━━━━━ Excerpted text ━━━━━

When the moment came, Khrushchev raised his right hand and pledged to "renounce and abjure any allegiance" to the state his father ran during the height of the cold war.
To Khrushchev, who lectures on cold-war politics at Brown University', the hullabaloo around what he and his wife regard as a private decision is "a sign that most Americans are still living in the cold war.... You're still in the middle of the battle," he says. "It's an important lesson that [shows] it will take much more time to go from cold-war to post-cold-war thinking."
The accidental celebrity
Sitting in the front row of the hall, holding a tiny version of the Stars and Stripes (a present from the US government to all its new citizens), he cheerfully signs autographs for fellow inductees and tolerantly speaks with reporters.
"I want to chat with the Rus-sian fellow, and see what he thinks of all this," said Joe Lara, a naval lieutenant commander based in Newport, R.I., whose wife, Lucia, was also sworn in. A native of South Africa, she seems calmly satisfied with her new status. "It's a big moment for our family. I now have a say in governmental structures that affect our children," she said, as her husband whisked her off to pose for a picture with Khrushchev.
While he'll smile for photos, Khrushchev won't speculate on what his father would think of this day. "It's not like the movies" - it's impossible to move someone through history to see what they would think of the future, he says.
His friends are not so circumspect. "If anyone had told his father back in 1962, 'Some day, your son is going to be a citizen on the other side,' " chuckles Donald Sennott, a Khrushchev acquaintance and an aide to Rhode Island's Sen. John Chaffee (R). "It would be like if John F. Kennedy Jr. were being sworn in in Moscow."
The son as biographer
The colorful Soviet premier, who once compared capitalism to "a dead herring, shining brilliantly as it rotted," has captured the imagination of American historians. After rising through the ranks of the Communist Party, the son of a Ukrainian coal miner became premier in 1958. He denounced the Stalinist repressions in which he and most party members participated, and tried to liberalize Soviet society before he was ousted in 1964.
It's the reformer, "not the propagandist image" that Khrushchev would like people to remember. He's edited three volumes of his father's memoirs and written five books, including "Nikita Khrushchev: Creation of a Superpower," due out this fall.
Khrushchev's three children and three grandchildren still live in Moscow, and he and his wife, Valentina Garlenka, travel between the Russian capital and their home in Cranston, R.I.
He is hopeful that his old country will find prosperity, but compares the government of President Boris Yeltsin to the court of Nicholas II, the last czar of Russia. "Nicholas II was also a ruler who was weak pretending that he was strong."
As for politics in his adopted country, Khrushchev looks forward to exercising his right to vote, "if my wife will permit me," he says, laughingly adding that she still berates him for voting for Mr. Yeltsin 10 years ago.
"I follow all politics very closely," he said. "We'll see what the candidates say to the people, how they perform." After all, "now is only the beginning of the race."

━━━━━

What to produce:
Answer these questions about the excerpt on Khrushchev's citizenship ceremony.
(a) What did the US government give to all its new citizens?
(b) In what year did the Soviet premier become premier?
(c) In what city is the home that Khrushchev and his wife keep outside Moscow?

━━━━━ Data extracts ━━━━━

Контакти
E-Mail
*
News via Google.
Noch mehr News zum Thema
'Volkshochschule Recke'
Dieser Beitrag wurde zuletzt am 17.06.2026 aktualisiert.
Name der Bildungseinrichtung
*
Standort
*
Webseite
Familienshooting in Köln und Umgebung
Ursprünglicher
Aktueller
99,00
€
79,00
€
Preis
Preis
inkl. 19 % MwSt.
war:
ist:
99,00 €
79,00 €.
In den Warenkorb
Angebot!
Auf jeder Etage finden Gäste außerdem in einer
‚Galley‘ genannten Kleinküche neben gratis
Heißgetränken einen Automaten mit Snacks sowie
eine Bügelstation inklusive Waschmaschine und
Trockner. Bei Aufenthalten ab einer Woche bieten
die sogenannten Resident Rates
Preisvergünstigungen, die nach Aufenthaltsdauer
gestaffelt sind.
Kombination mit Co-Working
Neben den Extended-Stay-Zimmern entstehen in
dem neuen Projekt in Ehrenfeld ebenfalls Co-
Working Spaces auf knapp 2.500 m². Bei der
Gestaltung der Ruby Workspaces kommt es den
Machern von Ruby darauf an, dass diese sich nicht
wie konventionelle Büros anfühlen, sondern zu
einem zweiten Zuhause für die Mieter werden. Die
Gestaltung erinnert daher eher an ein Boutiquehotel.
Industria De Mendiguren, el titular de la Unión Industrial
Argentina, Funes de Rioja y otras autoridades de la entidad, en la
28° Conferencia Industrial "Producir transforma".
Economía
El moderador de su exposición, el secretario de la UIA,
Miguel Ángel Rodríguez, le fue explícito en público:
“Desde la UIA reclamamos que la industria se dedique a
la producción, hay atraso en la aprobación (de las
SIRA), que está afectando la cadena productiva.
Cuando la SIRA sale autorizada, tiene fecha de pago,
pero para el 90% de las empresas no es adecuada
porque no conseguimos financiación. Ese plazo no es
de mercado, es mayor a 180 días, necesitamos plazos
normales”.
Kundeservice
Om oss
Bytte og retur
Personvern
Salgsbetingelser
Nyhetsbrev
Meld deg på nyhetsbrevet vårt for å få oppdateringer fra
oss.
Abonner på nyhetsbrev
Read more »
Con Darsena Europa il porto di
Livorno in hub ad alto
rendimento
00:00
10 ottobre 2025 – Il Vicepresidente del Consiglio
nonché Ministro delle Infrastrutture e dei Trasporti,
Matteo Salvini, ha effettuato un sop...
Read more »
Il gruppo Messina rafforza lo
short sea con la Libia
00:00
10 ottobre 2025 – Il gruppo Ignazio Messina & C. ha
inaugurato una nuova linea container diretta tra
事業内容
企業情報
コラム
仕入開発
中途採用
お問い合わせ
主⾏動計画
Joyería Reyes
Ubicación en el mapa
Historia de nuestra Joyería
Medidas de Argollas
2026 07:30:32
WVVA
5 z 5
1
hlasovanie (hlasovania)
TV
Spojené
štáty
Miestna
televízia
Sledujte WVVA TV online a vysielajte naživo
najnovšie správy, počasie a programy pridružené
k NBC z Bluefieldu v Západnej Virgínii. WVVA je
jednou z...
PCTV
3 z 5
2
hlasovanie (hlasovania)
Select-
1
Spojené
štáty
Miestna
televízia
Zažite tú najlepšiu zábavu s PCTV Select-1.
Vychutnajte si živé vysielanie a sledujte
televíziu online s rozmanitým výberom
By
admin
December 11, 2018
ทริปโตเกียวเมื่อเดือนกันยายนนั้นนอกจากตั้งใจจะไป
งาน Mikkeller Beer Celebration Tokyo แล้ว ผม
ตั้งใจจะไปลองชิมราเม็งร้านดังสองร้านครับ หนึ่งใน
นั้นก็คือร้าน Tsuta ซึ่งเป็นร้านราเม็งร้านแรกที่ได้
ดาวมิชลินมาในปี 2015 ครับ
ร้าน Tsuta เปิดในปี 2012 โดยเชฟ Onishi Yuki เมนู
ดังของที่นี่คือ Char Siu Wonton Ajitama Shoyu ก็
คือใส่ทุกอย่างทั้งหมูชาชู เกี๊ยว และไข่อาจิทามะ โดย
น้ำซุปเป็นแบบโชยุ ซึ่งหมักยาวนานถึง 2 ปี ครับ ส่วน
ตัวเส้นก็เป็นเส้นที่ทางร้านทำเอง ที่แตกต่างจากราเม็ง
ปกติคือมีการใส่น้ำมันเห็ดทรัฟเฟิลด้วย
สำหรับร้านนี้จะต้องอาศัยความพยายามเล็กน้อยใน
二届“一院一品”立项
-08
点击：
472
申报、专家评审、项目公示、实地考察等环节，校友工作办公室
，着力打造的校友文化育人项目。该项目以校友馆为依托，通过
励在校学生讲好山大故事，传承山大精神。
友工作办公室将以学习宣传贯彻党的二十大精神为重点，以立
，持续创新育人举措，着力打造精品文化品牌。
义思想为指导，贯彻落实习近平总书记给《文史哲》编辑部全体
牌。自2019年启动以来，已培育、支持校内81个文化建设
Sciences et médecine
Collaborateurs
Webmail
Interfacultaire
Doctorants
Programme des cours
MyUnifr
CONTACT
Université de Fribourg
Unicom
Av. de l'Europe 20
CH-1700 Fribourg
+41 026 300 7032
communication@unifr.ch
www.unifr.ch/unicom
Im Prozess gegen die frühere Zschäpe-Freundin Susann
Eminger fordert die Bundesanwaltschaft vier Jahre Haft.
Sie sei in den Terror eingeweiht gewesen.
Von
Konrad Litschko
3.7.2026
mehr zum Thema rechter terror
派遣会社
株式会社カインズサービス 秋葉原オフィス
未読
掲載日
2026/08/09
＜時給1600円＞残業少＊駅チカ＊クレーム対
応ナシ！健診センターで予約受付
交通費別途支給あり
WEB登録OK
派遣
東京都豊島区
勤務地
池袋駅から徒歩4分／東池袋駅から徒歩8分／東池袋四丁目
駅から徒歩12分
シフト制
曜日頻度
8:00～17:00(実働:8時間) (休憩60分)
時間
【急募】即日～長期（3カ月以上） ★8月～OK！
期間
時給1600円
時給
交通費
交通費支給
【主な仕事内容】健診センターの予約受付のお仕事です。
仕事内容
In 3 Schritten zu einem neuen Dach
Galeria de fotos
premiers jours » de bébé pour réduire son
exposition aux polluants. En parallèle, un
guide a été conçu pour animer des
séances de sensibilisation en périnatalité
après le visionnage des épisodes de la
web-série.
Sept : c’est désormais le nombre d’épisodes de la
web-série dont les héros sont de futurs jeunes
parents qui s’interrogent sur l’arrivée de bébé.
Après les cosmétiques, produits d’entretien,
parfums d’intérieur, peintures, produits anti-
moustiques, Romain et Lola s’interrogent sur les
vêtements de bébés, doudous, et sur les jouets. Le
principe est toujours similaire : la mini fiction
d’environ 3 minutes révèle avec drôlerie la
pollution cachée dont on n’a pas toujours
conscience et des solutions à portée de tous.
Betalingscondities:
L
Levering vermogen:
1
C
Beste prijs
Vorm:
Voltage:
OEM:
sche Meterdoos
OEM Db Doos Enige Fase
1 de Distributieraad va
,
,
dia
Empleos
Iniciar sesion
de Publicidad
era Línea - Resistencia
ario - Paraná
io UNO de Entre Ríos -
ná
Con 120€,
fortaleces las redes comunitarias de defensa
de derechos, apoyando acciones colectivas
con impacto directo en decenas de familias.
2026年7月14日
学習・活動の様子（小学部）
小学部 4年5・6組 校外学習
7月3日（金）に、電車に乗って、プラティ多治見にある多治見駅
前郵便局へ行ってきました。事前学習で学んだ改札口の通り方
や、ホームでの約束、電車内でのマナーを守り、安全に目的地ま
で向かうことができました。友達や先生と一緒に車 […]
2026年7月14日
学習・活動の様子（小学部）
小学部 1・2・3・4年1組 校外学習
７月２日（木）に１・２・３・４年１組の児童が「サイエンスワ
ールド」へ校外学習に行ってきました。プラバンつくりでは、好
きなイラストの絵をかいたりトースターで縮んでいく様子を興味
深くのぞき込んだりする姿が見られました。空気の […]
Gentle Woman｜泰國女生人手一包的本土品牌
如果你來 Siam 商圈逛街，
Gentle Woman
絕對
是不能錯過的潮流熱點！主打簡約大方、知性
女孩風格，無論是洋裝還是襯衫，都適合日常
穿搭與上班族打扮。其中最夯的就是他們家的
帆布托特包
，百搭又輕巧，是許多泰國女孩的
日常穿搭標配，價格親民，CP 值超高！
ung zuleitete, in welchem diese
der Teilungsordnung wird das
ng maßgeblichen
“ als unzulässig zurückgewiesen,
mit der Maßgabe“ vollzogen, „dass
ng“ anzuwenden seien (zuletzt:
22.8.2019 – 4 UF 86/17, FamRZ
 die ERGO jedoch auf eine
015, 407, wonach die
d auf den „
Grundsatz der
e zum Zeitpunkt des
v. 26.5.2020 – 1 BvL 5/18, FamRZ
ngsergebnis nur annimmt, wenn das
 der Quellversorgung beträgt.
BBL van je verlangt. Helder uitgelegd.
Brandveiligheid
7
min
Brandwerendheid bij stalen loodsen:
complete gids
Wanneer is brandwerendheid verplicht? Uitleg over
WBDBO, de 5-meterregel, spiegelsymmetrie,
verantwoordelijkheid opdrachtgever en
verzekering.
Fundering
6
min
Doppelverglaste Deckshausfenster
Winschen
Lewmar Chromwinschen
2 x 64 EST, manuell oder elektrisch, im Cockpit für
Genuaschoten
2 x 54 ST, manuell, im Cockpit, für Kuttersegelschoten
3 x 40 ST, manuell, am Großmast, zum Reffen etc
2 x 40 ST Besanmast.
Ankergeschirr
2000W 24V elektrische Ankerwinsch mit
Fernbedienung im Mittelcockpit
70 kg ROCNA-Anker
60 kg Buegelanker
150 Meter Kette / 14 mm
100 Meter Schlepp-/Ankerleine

━━━━━

Task answer:
(a) A tiny version of the Stars and Stripes.
(b) 1958.
(c) Cranston, R.I.